Laura Guido/Whidbey News Group — Lorne Balanko casts his line Thursday at Bush Point. Atlantic salmon from the recent net pen failure have been reportedly caught in the area, as well as other places around Whidbey.

Laura Guido/Whidbey News Group — Lorne Balanko casts his line Thursday at Bush Point. Atlantic salmon from the recent net pen failure have been reportedly caught in the area, as well as other places around Whidbey.

State encourages anglers to hit the beach for Atlantic salmon after net pen failure

After the recent net pen failure that resulted in the release of over 300,000 Atlantic salmon, the Washington State Department of Fish and Wildlife is encouraging people to catch as many of the non-native fish as they can.

Although the release happened at Crooke Aquaculture’s Cypress Island location near Anacortes, there have been reports of Atlantic salmon caught in a variety of locations across Whidbey Island.

There is currently no size or catch limit on the species in an effort to protect the native Pacific salmon population.

“We certainly don’t want them to compete with our natural fish for food or spawning habitat,” said Ralph Downes, Fish and Wildlife game warden on Whidbey.

The Lummi Nation declared a state of emergency on Thursday in response to the situation.

In a statement, Timothy Ballew II, chairman of the Lummi Indian Business Council, encouraged all tribal fishermen to continue fishing the waters through the weekend to remove as many of the fish as possible.

Anglers hoping to catch the fish can use the same lures employed for catching Pacific salmon, such as Buzz Bombs.
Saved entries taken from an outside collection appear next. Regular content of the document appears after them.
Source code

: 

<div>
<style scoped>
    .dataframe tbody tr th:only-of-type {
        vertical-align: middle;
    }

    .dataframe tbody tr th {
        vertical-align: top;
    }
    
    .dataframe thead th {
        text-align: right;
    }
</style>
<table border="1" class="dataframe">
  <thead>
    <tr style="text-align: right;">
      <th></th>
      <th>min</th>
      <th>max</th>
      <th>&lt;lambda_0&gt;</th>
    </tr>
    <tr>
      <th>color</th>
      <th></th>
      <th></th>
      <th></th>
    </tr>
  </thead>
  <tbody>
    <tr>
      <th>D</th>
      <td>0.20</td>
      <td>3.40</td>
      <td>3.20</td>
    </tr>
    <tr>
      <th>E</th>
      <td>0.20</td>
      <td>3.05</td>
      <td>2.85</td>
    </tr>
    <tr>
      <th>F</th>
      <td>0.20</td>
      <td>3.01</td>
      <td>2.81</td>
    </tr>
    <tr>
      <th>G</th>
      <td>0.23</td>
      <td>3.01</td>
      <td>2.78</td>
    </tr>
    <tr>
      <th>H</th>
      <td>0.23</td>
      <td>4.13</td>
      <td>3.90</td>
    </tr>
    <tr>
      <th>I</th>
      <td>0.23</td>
Downes said lures often used for trout, such as small spinners or spoons, can also be used.

“They’re used to being hand-fed on a routine basis,” he said. “They’re pretty anxious to bite anything that might resemble food.”

Atlantic salmon have reportedly been caught at Bush Point and even as far south as Clinton. Fishers at Bush Point said people have found success there in the early morning and evenings.

Angler Lorne Balanko said he thought it was “amazing” the fish made it to Bush Point so quickly.

“It’ll be interesting to see how this all plays out,” said Balanko.

Fish and Wildlife said in a statement that the released fish are safe to eat. Anglers must have a valid fishing license and must observe gear regulations but don’t have to report Atlantic salmon on their catch record cards.

WDFW posted a salmon identification guide on their webpage at www.wdfw.wa.gov/fishing/salmon/atlantic.html so fishers knowwhat to look for.